____ SUPPLIED DATA
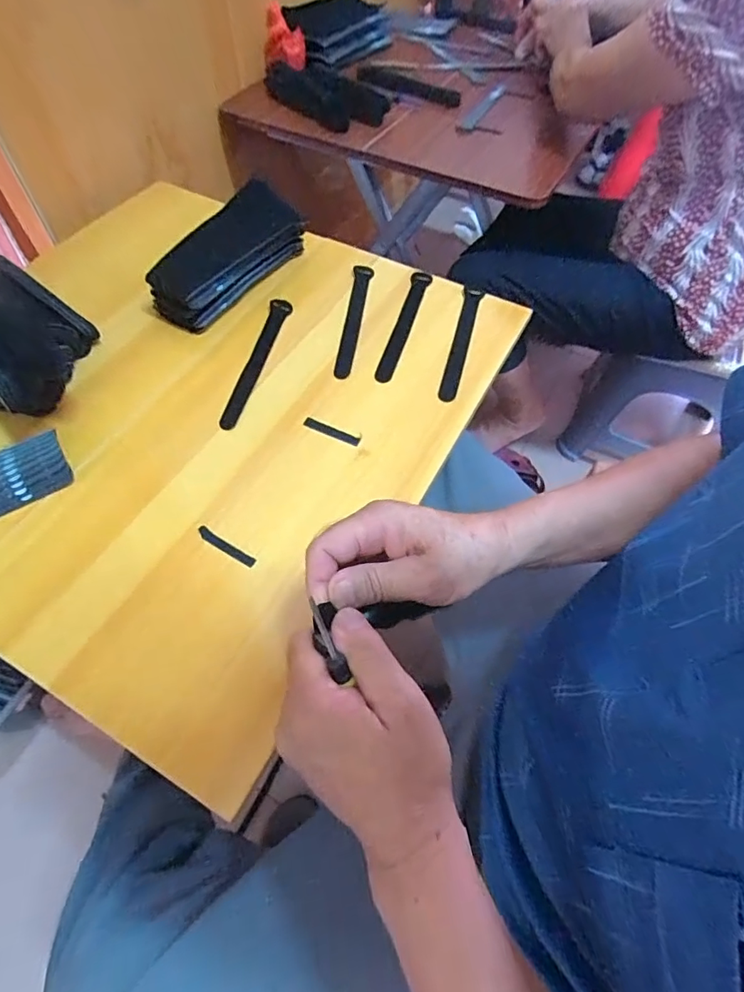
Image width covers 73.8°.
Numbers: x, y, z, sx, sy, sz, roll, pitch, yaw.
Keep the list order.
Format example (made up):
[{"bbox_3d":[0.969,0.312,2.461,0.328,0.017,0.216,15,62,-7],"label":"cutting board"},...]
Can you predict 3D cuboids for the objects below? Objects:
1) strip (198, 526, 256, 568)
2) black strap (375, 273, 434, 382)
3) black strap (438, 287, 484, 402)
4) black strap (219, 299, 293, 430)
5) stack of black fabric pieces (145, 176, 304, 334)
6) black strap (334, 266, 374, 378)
[{"bbox_3d":[-0.127,0.044,0.429,0.060,0.004,0.010,29,62,16],"label":"strip"},{"bbox_3d":[0.039,-0.207,0.593,0.026,0.008,0.197,13,59,7],"label":"black strap"},{"bbox_3d":[0.105,-0.182,0.580,0.023,0.008,0.193,13,59,7],"label":"black strap"},{"bbox_3d":[-0.127,-0.154,0.545,0.019,0.013,0.196,11,58,6],"label":"black strap"},{"bbox_3d":[-0.170,-0.284,0.597,0.073,0.075,0.202,29,62,16],"label":"stack of black fabric pieces"},{"bbox_3d":[-0.022,-0.213,0.592,0.023,0.012,0.193,6,58,2],"label":"black strap"}]

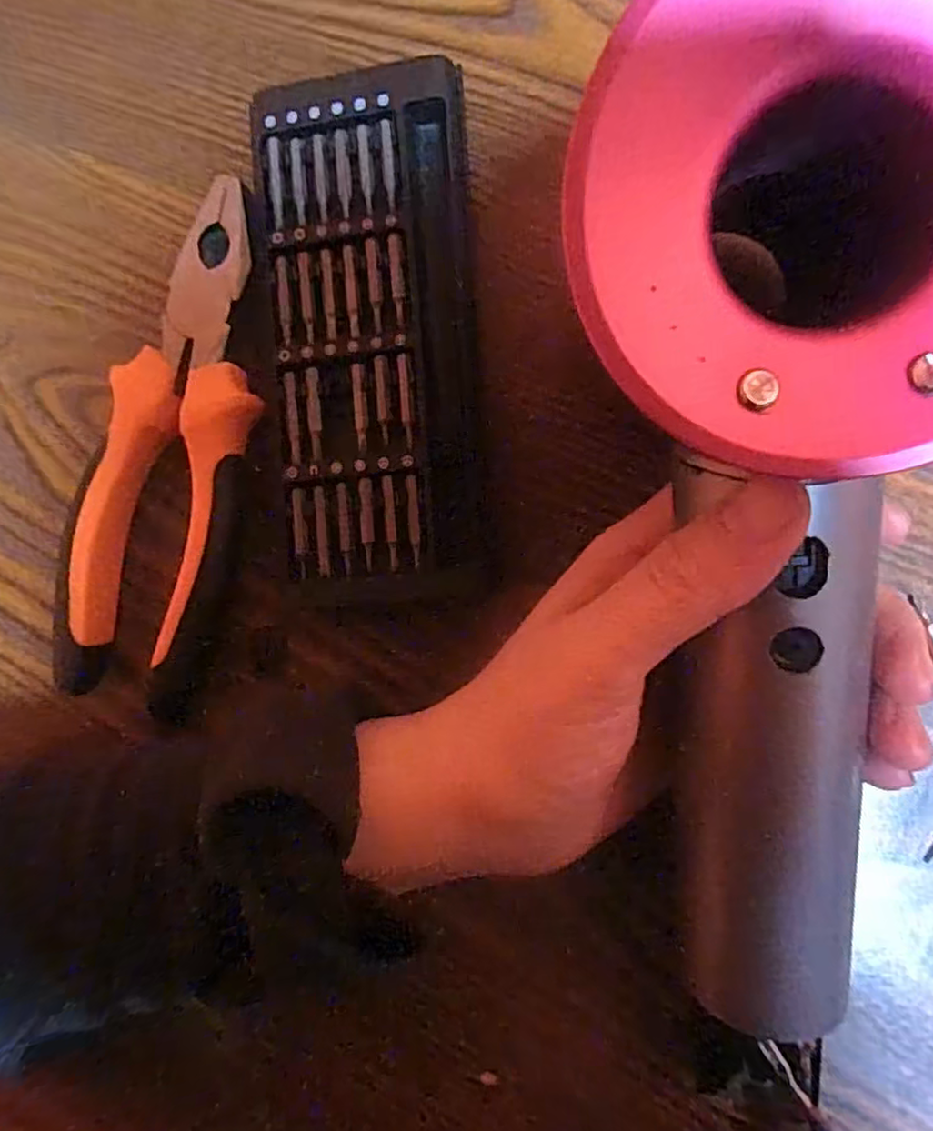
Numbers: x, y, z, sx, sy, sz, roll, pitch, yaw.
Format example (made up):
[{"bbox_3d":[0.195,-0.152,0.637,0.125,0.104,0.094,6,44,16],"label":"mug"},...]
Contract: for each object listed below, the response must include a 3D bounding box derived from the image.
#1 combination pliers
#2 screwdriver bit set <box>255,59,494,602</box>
[{"bbox_3d":[-0.085,-0.033,0.198,0.045,0.019,0.153,16,90,7],"label":"combination pliers"},{"bbox_3d":[-0.027,-0.066,0.193,0.060,0.015,0.150,-3,88,7],"label":"screwdriver bit set"}]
________
ASSIGNMENT: Exact repeats of the lines from the first one in the data through the line containing "#1 combination pliers" make up the answer. Pictures do not.

EXERCISE ANSWER:
Image width covers 73.8°.
Numbers: x, y, z, sx, sy, sz, roll, pitch, yaw.
Keep the list order.
Format example (made up):
[{"bbox_3d":[0.969,0.312,2.461,0.328,0.017,0.216,15,62,-7],"label":"cutting board"},...]
Can you predict 3D cuboids for the objects below? Objects:
1) strip (198, 526, 256, 568)
2) black strap (375, 273, 434, 382)
3) black strap (438, 287, 484, 402)
4) black strap (219, 299, 293, 430)
5) stack of black fabric pieces (145, 176, 304, 334)
6) black strap (334, 266, 374, 378)
[{"bbox_3d":[-0.127,0.044,0.429,0.060,0.004,0.010,29,62,16],"label":"strip"},{"bbox_3d":[0.039,-0.207,0.593,0.026,0.008,0.197,13,59,7],"label":"black strap"},{"bbox_3d":[0.105,-0.182,0.580,0.023,0.008,0.193,13,59,7],"label":"black strap"},{"bbox_3d":[-0.127,-0.154,0.545,0.019,0.013,0.196,11,58,6],"label":"black strap"},{"bbox_3d":[-0.170,-0.284,0.597,0.073,0.075,0.202,29,62,16],"label":"stack of black fabric pieces"},{"bbox_3d":[-0.022,-0.213,0.592,0.023,0.012,0.193,6,58,2],"label":"black strap"}]

Numbers: x, y, z, sx, sy, sz, roll, pitch, yaw.
Format example (made up):
[{"bbox_3d":[0.195,-0.152,0.637,0.125,0.104,0.094,6,44,16],"label":"mug"},...]
Contract: for each object listed below, the response must include a 3D bounding box derived from the image.
#1 combination pliers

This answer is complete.